- John Hunter House
- U.S. National Register of Historic Places
- Location: Old TN 96 at Carl Rd., Franklin, Tennessee
- Coordinates: 35°52′48″N 86°58′33″W﻿ / ﻿35.88000°N 86.97583°W
- Area: 2.8 acres (1.1 ha)
- Built: c. 1875, c. 1890 and c. 1910
- Architectural style: Italianate
- MPS: Williamson County MRA
- NRHP reference No.: 88000319
- Added to NRHP: April 13, 1988

= John Hunter House (Franklin, Tennessee) =

Historic house in Tennessee, United States

The John Hunter House, also known as McCullough House, near Franklin, Tennessee is an Italianate style house that was built in 1875. It was listed on the National Register of Historic Places (NRHP) in 1988.

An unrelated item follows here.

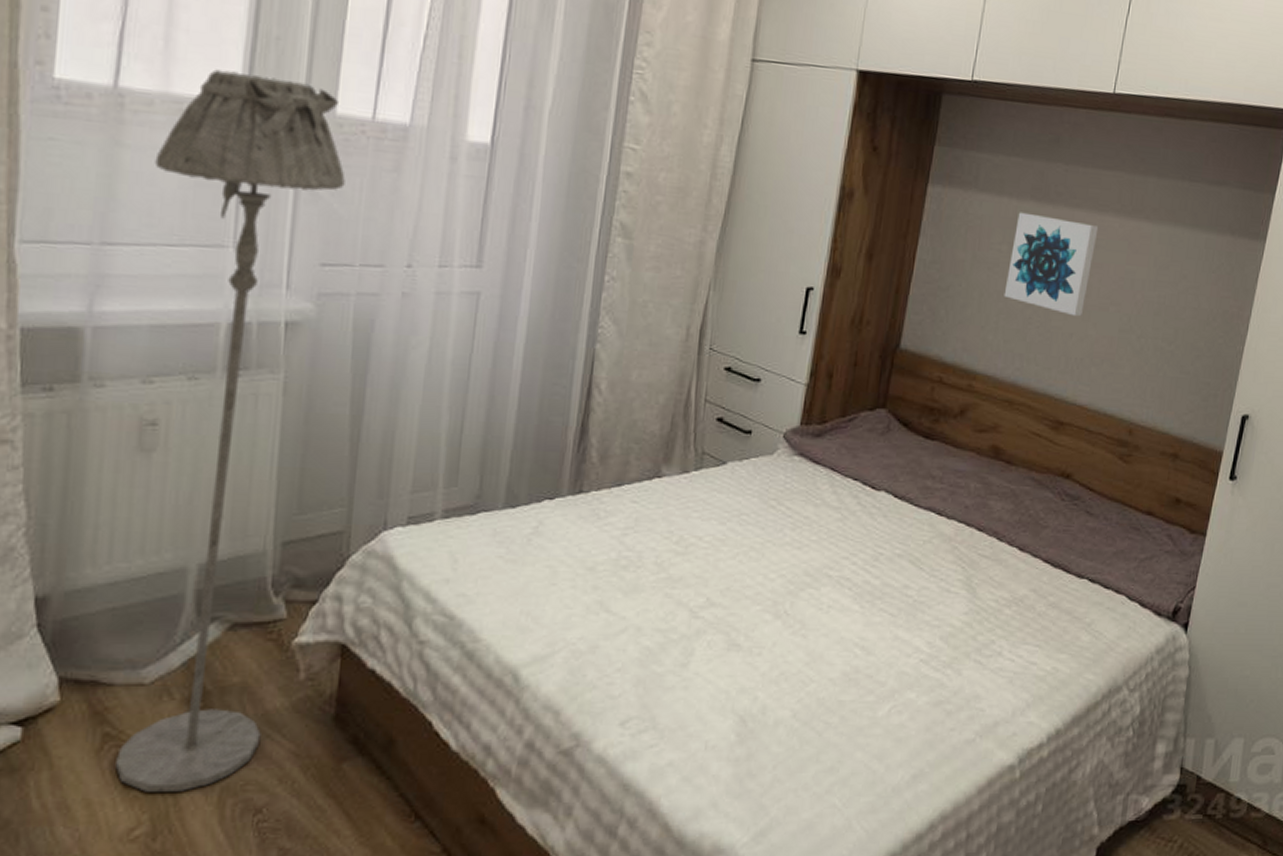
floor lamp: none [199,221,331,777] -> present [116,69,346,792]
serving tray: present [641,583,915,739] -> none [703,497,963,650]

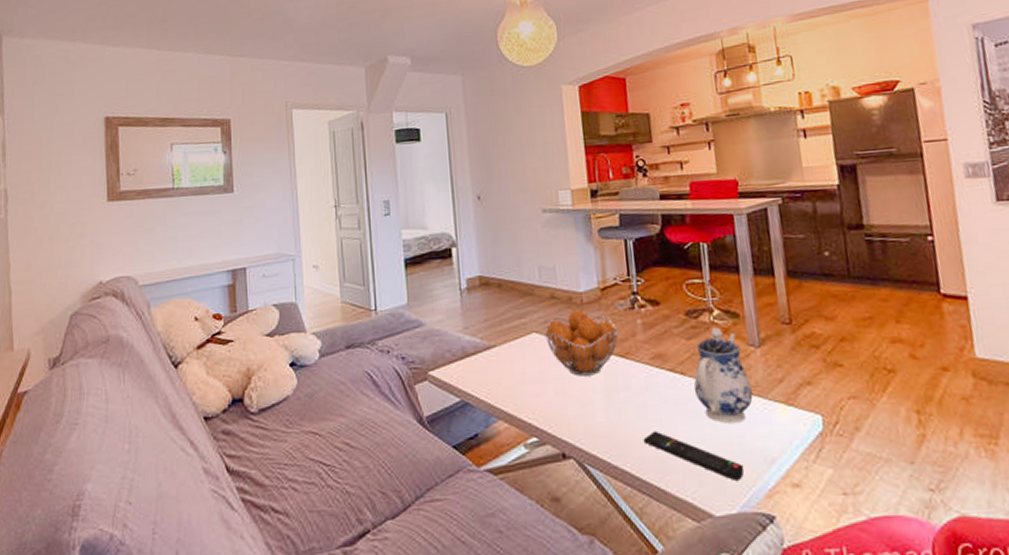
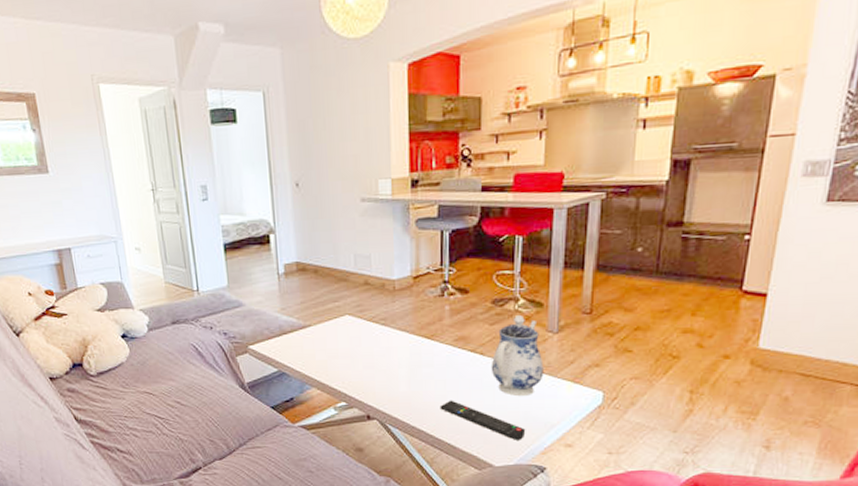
fruit basket: present [545,309,619,376] -> none [357,295,427,354]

The NRHP eligibility of this property and others was covered in a 1988 study of Williamson County historical resources. The house was one of relatively few fine brick residences built in Williamson County, Tennessee, besides in Franklin, that were built from 1865 to 1937. Another one, also in Italianate style, is the Andrew Vaughn House, also NRHP-listed. Both "feature arched fenestration and ornate eaves" and had had few changes since, as of the 1988 study.

The house was built or has other significance in c. 1875, c. 1890, and c. 1910.

The NRHP listing was for an area of 2.8 acre with just one contributing building.